How to complete this task - How many lines in the records below contain the string "github"? Reply with the number alone.

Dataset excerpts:
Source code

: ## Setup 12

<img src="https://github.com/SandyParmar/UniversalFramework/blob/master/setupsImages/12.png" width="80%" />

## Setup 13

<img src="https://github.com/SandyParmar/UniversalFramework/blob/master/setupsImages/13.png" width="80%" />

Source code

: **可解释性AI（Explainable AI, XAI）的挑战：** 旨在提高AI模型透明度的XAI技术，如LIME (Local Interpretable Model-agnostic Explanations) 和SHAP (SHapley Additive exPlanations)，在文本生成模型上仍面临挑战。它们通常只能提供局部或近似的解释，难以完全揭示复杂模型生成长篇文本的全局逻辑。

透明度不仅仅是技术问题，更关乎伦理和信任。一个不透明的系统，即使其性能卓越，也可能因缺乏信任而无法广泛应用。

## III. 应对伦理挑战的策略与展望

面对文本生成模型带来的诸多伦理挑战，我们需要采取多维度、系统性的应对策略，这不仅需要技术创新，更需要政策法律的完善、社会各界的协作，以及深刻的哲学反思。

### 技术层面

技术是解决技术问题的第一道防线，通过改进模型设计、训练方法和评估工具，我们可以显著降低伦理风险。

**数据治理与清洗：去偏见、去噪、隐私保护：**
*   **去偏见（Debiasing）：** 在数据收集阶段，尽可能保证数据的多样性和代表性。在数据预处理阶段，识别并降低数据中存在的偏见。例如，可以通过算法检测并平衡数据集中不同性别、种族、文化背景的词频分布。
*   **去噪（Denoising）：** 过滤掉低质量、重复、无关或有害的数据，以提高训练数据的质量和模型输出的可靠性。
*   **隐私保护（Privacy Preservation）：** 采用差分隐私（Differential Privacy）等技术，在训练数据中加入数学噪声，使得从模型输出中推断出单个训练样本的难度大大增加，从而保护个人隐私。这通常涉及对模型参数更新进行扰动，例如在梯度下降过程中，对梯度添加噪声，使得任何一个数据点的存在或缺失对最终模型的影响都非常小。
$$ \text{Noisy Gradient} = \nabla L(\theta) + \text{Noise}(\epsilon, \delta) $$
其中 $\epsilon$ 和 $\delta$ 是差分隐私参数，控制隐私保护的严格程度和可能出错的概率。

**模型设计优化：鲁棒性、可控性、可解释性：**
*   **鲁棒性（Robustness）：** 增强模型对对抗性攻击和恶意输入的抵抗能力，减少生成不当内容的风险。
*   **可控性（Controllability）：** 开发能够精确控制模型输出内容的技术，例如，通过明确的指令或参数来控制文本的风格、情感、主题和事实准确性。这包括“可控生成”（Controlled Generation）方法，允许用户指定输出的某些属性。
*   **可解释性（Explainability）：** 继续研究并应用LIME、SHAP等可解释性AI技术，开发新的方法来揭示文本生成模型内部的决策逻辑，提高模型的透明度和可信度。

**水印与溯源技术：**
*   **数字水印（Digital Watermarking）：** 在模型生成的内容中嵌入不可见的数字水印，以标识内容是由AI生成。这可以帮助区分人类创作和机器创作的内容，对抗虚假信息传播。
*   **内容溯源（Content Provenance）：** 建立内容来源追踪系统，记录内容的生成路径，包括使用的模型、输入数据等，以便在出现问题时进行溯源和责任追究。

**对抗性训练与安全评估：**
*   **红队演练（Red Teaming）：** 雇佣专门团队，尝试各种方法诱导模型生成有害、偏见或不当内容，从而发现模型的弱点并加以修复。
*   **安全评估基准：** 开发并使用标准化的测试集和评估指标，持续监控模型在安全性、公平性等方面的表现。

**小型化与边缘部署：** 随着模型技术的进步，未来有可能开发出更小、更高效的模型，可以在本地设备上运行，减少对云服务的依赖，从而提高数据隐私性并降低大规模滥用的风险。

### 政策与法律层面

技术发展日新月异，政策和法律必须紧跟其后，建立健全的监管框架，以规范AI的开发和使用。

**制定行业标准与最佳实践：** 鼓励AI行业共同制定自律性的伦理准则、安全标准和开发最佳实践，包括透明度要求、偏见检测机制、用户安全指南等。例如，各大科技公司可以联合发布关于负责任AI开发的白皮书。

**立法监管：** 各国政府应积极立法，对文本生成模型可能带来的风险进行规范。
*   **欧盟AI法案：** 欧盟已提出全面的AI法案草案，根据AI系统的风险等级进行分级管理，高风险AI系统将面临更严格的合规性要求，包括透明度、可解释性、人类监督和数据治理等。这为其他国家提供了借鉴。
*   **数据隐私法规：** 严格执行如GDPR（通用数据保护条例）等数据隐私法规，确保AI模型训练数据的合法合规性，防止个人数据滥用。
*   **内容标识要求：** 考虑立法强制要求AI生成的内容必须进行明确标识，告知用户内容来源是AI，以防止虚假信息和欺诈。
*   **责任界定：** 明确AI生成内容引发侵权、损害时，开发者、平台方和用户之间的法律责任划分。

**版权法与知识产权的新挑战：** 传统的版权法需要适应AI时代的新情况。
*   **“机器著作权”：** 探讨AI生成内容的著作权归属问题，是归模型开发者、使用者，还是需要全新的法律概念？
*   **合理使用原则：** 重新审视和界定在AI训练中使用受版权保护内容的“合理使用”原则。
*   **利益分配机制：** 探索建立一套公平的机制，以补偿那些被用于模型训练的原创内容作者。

Output for this exercise - 2